Another culprit is “stacked” sentences. If someone is charged with two misdemeanors, each carrying a maximum five-year sentence, the judge can “stack” the terms, relegating the defendant to a decade under the thumb of the government. Judges can also extend probation for those unable to pay fines and fees. The result is a supervision system probationers describe as a kind of “Kafkaesque hell,” where the pathway to redemption grows more difficult each day.

On probation, restrictions govern every facet of daily life. Violating any can land someone back behind bars — even if the violation itself isn’t a crime. For example, curfew violations, leaving the jurisdiction, or having a drink can trigger a so-called “technical violation.” Worse yet, failing to pay restitution, fines, or fees can become a technical violation. Because being on probation means impromptu visits by probation officers, unscheduled drug tests, and other disruptions, employers are hesitant to hire probationers.

Individuals on probation are required to follow a myriad of rules, find housing, and earn a living. If they fail in the slightest, they may be returned to prison — and are too often. In fact, almost 90% of reincarcerations or extended probation sentences were for technical violations. As a result of people having to walk this tightrope, one in 10 new prison admissions in Pennsylvania in 2017 were already on probation. Instead of making Pennsylvanians safer, it cost counties, the state, and ultimately taxpayers $101 million in additional incarceration costs. We can think of better uses of taxpayer money, such as fighting opioid addiction, adding police officers, or for tax cuts.

Perhaps this cost would be worth it if it served public safety, but there’s little evidence it does.
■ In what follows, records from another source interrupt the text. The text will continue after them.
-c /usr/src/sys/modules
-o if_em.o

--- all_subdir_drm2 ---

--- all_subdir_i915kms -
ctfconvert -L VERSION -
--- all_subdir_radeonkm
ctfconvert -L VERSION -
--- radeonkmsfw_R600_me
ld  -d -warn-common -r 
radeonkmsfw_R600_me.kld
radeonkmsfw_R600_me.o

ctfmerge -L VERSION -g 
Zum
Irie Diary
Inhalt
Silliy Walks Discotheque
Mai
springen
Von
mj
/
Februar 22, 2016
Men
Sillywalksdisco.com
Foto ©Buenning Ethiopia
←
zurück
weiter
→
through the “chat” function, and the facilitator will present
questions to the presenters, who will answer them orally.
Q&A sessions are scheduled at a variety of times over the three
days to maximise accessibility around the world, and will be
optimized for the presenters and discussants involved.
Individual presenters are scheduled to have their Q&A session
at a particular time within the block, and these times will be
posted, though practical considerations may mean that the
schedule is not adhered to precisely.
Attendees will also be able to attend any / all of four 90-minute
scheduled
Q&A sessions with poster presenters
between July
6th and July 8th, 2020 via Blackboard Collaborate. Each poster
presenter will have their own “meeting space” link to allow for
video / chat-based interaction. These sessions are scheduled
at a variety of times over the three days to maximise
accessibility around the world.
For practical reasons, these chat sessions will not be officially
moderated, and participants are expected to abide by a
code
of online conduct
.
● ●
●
In fact, data make clear that after 18 months of probation, reoffending rates drop dramatically. Worse yet, excessive probation terms are associated with increased recidivism, as being on supervision imposes barriers to finding employment, education, or housing.
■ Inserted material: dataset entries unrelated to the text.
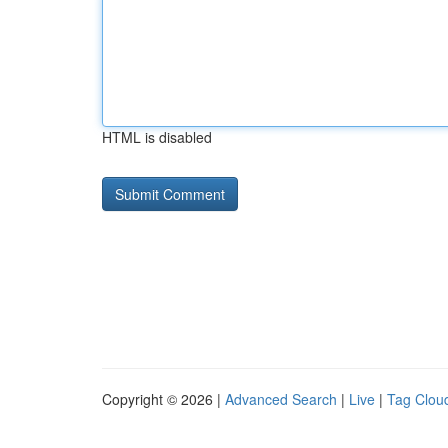
HTML is disabled
Copyright © 2026 |
Advanced Search
|
Live
|
Tag Clou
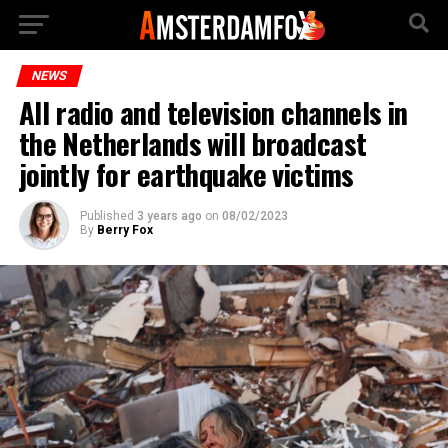
NEWS
All radio and television channels in
the Netherlands will broadcast
jointly for earthquake victims
Published
3 years ago
on
08/02/2023
By
Berry Fox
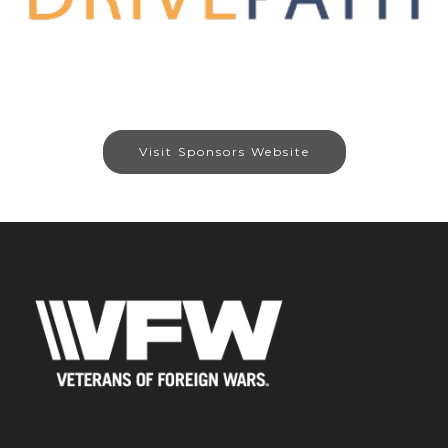
Visit Sponsors Website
Recognizing the fiscal strain this system imposes on the commonwealth — not to mention the way overly harsh supervision destroys families and hinders successful reentry — the General Assembly has been working on legislation to reform probation.
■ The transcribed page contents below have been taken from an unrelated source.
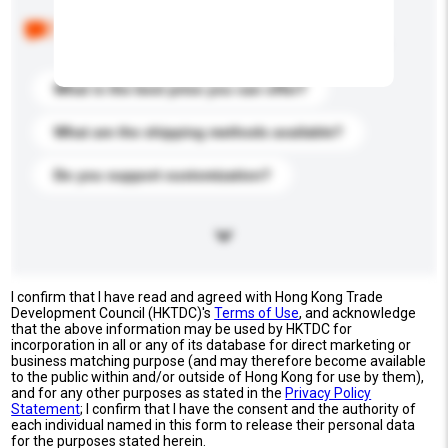
Below are the common questions asked by other
buyers. Click to include them in your enquiry details.
What is the best price you can offer?
What are the shipping methods available?
Do you support customization?
I confirm that I have read and agreed with Hong Kong Trade
Development Council (HKTDC)'s
Terms of Use
, and acknowledge
that the above information may be used by HKTDC for
incorporation in all or any of its database for direct marketing or
business matching purpose (and may therefore become available
to the public within and/or outside of Hong Kong for use by them),
and for any other purposes as stated in the
Privacy Policy
Statement
; I confirm that I have the consent and the authority of
each individual named in this form to release their personal data
for the purposes stated herein.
» READ MORE: How Philly, the nation’s most supervised big city, cut its probation numbers by a third

Legislation considered by the assembly last year (Senate Bill 14) would have incentivized good behavior by offering early termination of probation for those who proved capable of finding a job, obtaining education, and otherwise following the rules. The bill would have placed limits on the length of time someone can be on probation unless prosecutors can demonstrate why a longer term is needed. It would have established a set of graduated and proportional sanctions for technical violations so that probation officers and judges would have alternative ways to hold people accountable without having to return them to prison. Finally, the bill would have limited judges’ ability to jail someone because they are unable to pay their fines and fees, recognizing that no one should be incarcerated just because they lack that money.

SB 14 was hardly controversial, passing the Senate unanimously. But the legislation got caught up in inter-chamber politics and so died in the House. This year, conservative and liberal groups are working together to fix the system, with plans to introduce legislation to limit probation terms, break the supervision-to-prison pipeline, and give persons who are complying a better chance at successfully reentering society.

With COVID-19 hopefully waning, it’s time for Pennsylvania to face its other lingering epidemic: a probation system that breaks lives and the state’s budget. Politicians of all stripes should stop bickering, find common ground, and make Pennsylvanians safer.

Mike Jones represents Pennsylvania’s 93rd District, which includes York County. In 2020, he was named one of the most conservative members of the Pennsylvania General Assembly by the American Conservative Union Foundation (ACUF). David Safavian is ACUF’s general counsel.